> [YOUR TASK] Write out the text of the records again with "спасибо" substituted by "благодарю" everywhere it occurs, changing nothing else. Leave the pictures out of your answer.

Collected data:
+++
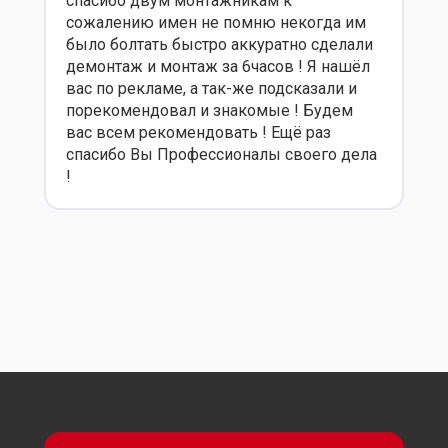
спасибо двум монтажникам к
сожалению имен не помню некогда им
было болтать быстро аккуратно сделали
демонтаж и монтаж за 6часов ! Я нашёл
вас по рекламе, а так-же подсказали и
порекомендовал и знакомые ! Будем
вас всем рекомендовать ! Ещё раз
спасибо Вы Профессионалы своего дела
!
+++
> [YOUR RESPONSE]
благодарю двум монтажникам к
сожалению имен не помню некогда им
было болтать быстро аккуратно сделали
демонтаж и монтаж за 6часов ! Я нашёл
вас по рекламе, а так-же подсказали и
порекомендовал и знакомые ! Будем
вас всем рекомендовать ! Ещё раз
благодарю Вы Профессионалы своего дела
!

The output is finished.